Training class © WildAid
WildAid is collaborating with the governments of Thailand, the US and other countries, as well as NGOs and academic institutions, to create a regional wildlife protection training programme and centre.
The target audience is rangers and guards, law enforcement officers, conservationists and students from around Southeast Asia.
Training is delivered inside a protected area in Thailand where circumstances typify problems facing tigers and other wildlife, the habitat and all those protecting them.

There will be opportunities in future for zoos to sponsor individual rangers from other projects funded through the EAZA Tiger Campaign to participate in courses at the centre, through 21st Century Tiger Fellowships. In Sumatra, for example, there is a great need for such training and for the sense of being part of a larger global effort that rangers would gain from it. When course schedules for 2003 are known, 21st Century Tiger will circulate information to campaign participants.

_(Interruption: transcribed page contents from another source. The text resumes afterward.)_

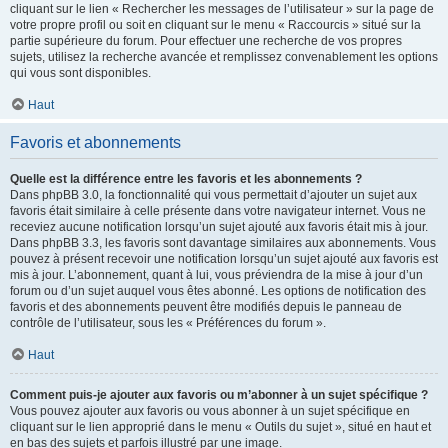
cliquant sur le lien « Rechercher les messages de l’utilisateur » sur la page de
votre propre profil ou soit en cliquant sur le menu « Raccourcis » situé sur la
partie supérieure du forum. Pour effectuer une recherche de vos propres
sujets, utilisez la recherche avancée et remplissez convenablement les options
qui vous sont disponibles.
Haut
Favoris et abonnements
Quelle est la différence entre les favoris et les abonnements ?
Dans phpBB 3.0, la fonctionnalité qui vous permettait d’ajouter un sujet aux
favoris était similaire à celle présente dans votre navigateur internet. Vous ne
receviez aucune notification lorsqu’un sujet ajouté aux favoris était mis à jour.
Dans phpBB 3.3, les favoris sont davantage similaires aux abonnements. Vous
pouvez à présent recevoir une notification lorsqu’un sujet ajouté aux favoris est
mis à jour. L’abonnement, quant à lui, vous préviendra de la mise à jour d’un
forum ou d’un sujet auquel vous êtes abonné. Les options de notification des
favoris et des abonnements peuvent être modifiés depuis le panneau de
contrôle de l’utilisateur, sous les « Préférences du forum ».
Haut
Comment puis-je ajouter aux favoris ou m’abonner à un sujet spécifique ?
Vous pouvez ajouter aux favoris ou vous abonner à un sujet spécifique en
cliquant sur le lien approprié dans le menu « Outils du sujet », situé en haut et
en bas des sujets et parfois illustré par une image.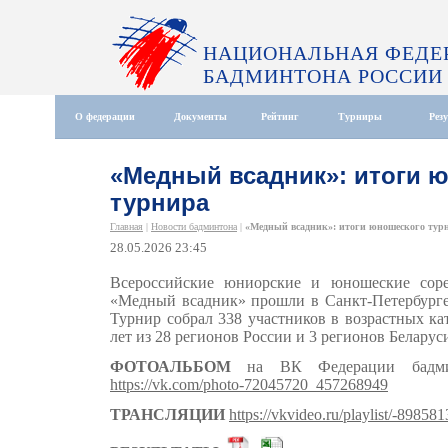
НАЦИОНАЛЬНАЯ ФЕДЕ
БАДМИНТОНА РОССИИ
О федерации
Документы
Рейтинг
Турниры
Рез
«Медный всадник»: итоги 
турнира
Главная
|
Новости бадминтона
|
«Медный всадник»: итоги юношеского тур
28.05.2026 23:45
Всероссийские юниорские и юношеские сор
«Медный всадник» прошли в Санкт-Петербурге 
Турнир собрал 338 участников в возрастных кат
лет из 28 регионов России и 3 регионов Беларус
ФОТОАЛЬБОМ
на ВК Федерации бадминт
https://vk.com/photo-72045720_457268949
ТРАНСЛЯЦИИ
https://vkvideo.ru/playlist/-89858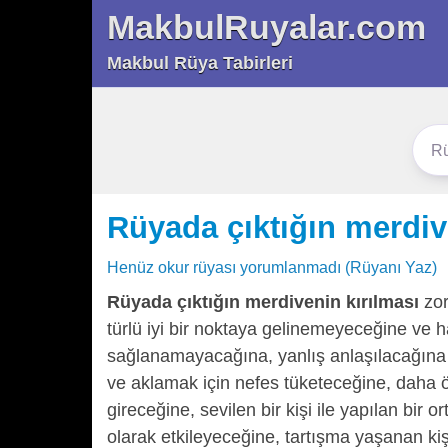
MakbulRuyalar.com
Makbul Rüya Tabirleri
Rüyada çıktığın merdiv
Henüz okur rüyası yorumlanmadı (Rüyanı Yaz)
Rüyada çıktığın merdivenin kırılması
zor
türlü iyi bir noktaya gelinemeyeceğine ve
sağlanamayacağına, yanlış anlaşılacağına 
ve aklamak için nefes tüketeceğine, daha
gireceğine, sevilen bir kişi ile yapılan bi
olarak etkileyeceğine, tartışma yaşanan kiş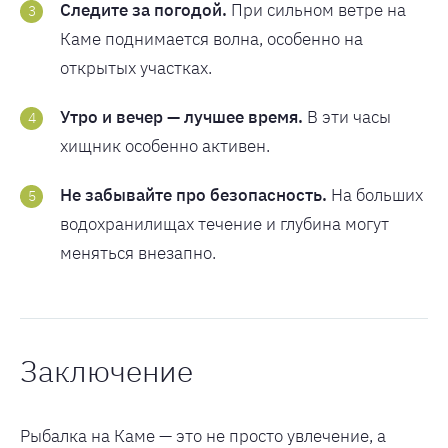
Следите за погодой.
При сильном ветре на
Каме поднимается волна, особенно на
открытых участках.
Утро и вечер — лучшее время.
В эти часы
хищник особенно активен.
Не забывайте про безопасность.
На больших
водохранилищах течение и глубина могут
меняться внезапно.
Заключение
Рыбалка на Каме — это не просто увлечение, а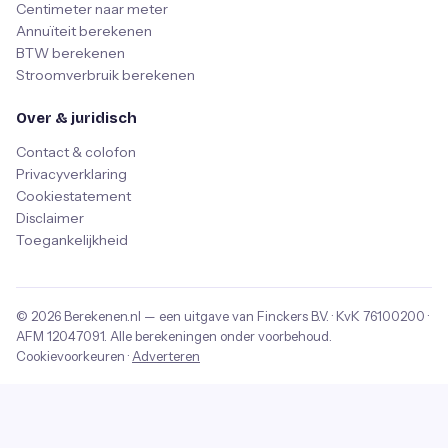
Centimeter naar meter
Annuïteit berekenen
BTW berekenen
Stroomverbruik berekenen
Over & juridisch
Contact & colofon
Privacyverklaring
Cookiestatement
Disclaimer
Toegankelijkheid
© 2026
Berekenen.nl
— een uitgave van
Finckers B.V.
· KvK
76100200
·
AFM
12047091
. Alle berekeningen onder voorbehoud.
Cookievoorkeuren
·
Adverteren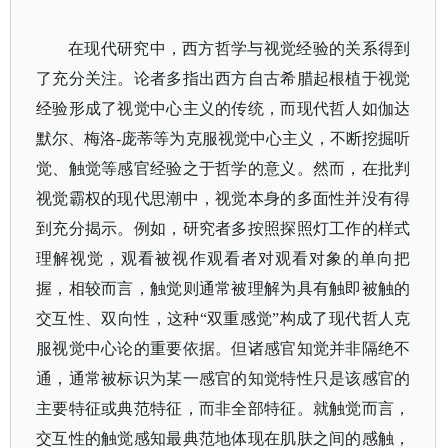
在现代研究中，西方哲学与视觉经验的关系得到
了充分关注。论者多指出西方自古希腊起根植于视觉
经验形成了视觉中心主义的传统，而现代哲人如伽达
默尔、梅洛
-庞蒂等为克服视觉中心主义，不断挖掘听
觉、触觉等感官经验之于哲学的意义。然而，在批判
视觉霸权的现代思潮中，视觉本身的多面性并没有得
到充分揭示。例如，研究者多按照探照灯工作的样式
理解视觉，观看被视作观看者对观看对象的单向把
握，相较而言，触觉则通常被理解为具有触即被触的
交互性、双向性，这种“双重感觉”构成了现代哲人克
服视觉中心论的重要依据。但诸感官知觉并非隔绝不
通，通常被标识为某一感官的知觉特性只是该感官的
主要特征或典范特征，而非全部特征。就触觉而言，
交互性的触觉感知最典范地体现在肌肤之间的感触，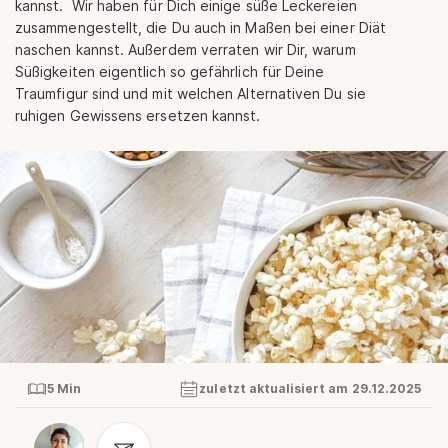
kannst. Wir haben für Dich einige süße Leckereien
zusammengestellt, die Du auch in Maßen bei einer Diät
naschen kannst. Außerdem verraten wir Dir, warum
Süßigkeiten eigentlich so gefährlich für Deine
Traumfigur sind und mit welchen Alternativen Du sie
ruhigen Gewissens ersetzen kannst.
5 Min
zuletzt aktualisiert am 29.12.2025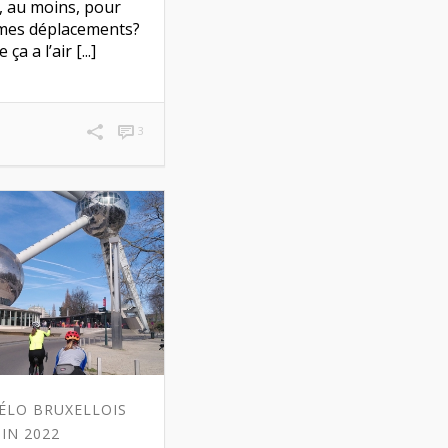
u, au moins, pour
 mes déplacements?
ça a l’air [...]
3
ÉLO BRUXELLOIS
UIN 2022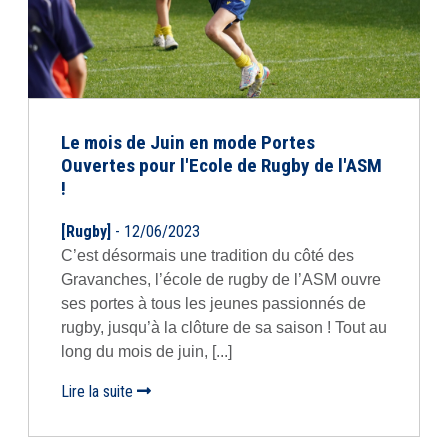
Le mois de Juin en mode Portes
Ouvertes pour l'Ecole de Rugby de l'ASM
!
[Rugby]
- 12/06/2023
C’est désormais une tradition du côté des
Gravanches, l’école de rugby de l’ASM ouvre
ses portes à tous les jeunes passionnés de
rugby, jusqu’à la clôture de sa saison ! Tout au
long du mois de juin, [...]
Lire la suite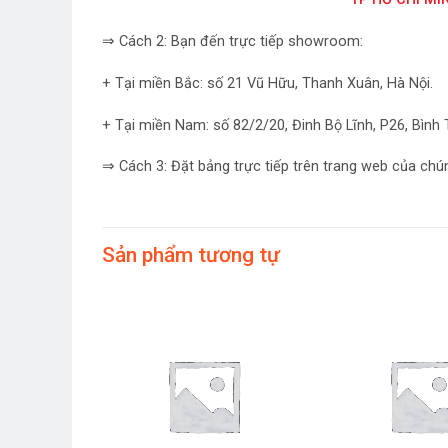
⇒ Cách 2: Bạn đến trực tiếp showroom:
+ Tại miền Bắc: số 21 Vũ Hữu, Thanh Xuân, Hà Nội.
+ Tại miền Nam: số 82/2/20, Đinh Bộ Lĩnh, P26, Bìn
⇒ Cách 3: Đặt bảng trực tiếp trên trang web của chún
Sản phẩm tương tự
àn Quốc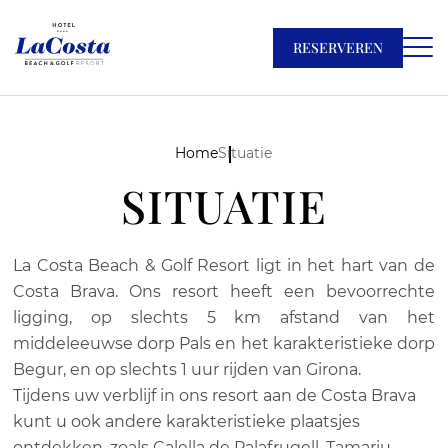
RESERVEREN
Home
Situatie
SITUATIE
La Costa Beach & Golf Resort ligt in het hart van de
Costa Brava. Ons resort heeft een bevoorrechte
ligging, op slechts 5 km afstand van het
middeleeuwse dorp Pals en het karakteristieke dorp
Begur, en op slechts 1 uur rijden van Girona.
Tijdens uw verblijf in ons resort aan de Costa Brava
kunt u ook andere karakteristieke plaatsjes
ontdekken, zoals Calella de Palafrugell, Tamariu,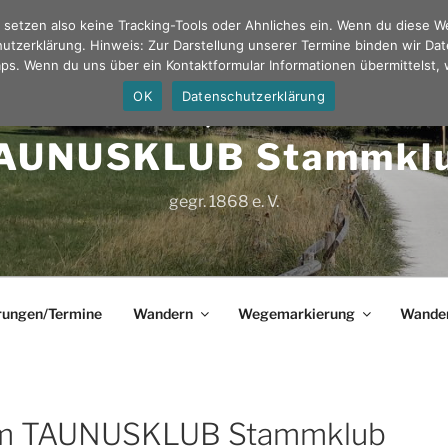
ir setzen also keine Tracking-Tools oder Ahnliches ein. Wenn du diese 
hutzerklärung. Hinweis: Zur Darstellung unserer Termine binden wir Dat
s. Wenn du uns über ein Kontaktformular Informationen übermittelst, 
OK
Datenschutzerklärung
AUNUSKLUB Stammkl
gegr. 1868 e. V.
ungen/Termine
Wandern
Wegemarkierung
Wande
um TAUNUSKLUB Stammklub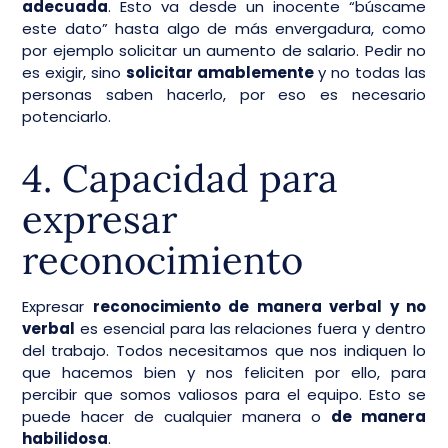
adecuada
. Esto va desde un inocente “búscame
este dato” hasta algo de más envergadura, como
por ejemplo solicitar un aumento de salario. Pedir no
es exigir, sino
solicitar amablemente
y no todas las
personas saben hacerlo, por eso es necesario
potenciarlo.
4. Capacidad para
expresar
reconocimiento
Expresar
reconocimiento de manera verbal y no
verbal
es esencial para las relaciones fuera y dentro
del trabajo. Todos necesitamos que nos indiquen lo
que hacemos bien y nos feliciten por ello, para
percibir que somos valiosos para el equipo. Esto se
puede hacer de cualquier manera o
de manera
habilidosa
.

Courses at the centre will include:
  • Strategic Planning Skills for    Patrolling Investigations
  • Forest Survival
  • Community Outreach
  • Safety & Self Defence
  • Use of Weapons
  • Navigation
  • Species Identification
  • Wildlife Monitoring
  • Interagency Communication    Skills













  • Hand-to-hand combat training © WildAid
    There will also be the benefits of shared experience, which will build a core of best practices to be analysed by participants and trainers. Destruction of wildlife and habitat threaten the watersheds and sustainable resources, thereby threatening the country itself. WildAid's developing training courses in many tiger range states and the protected area management programme in Khao Yai National Park have already produced positive results, and demonstrate the need for a training centre that can reach key staff.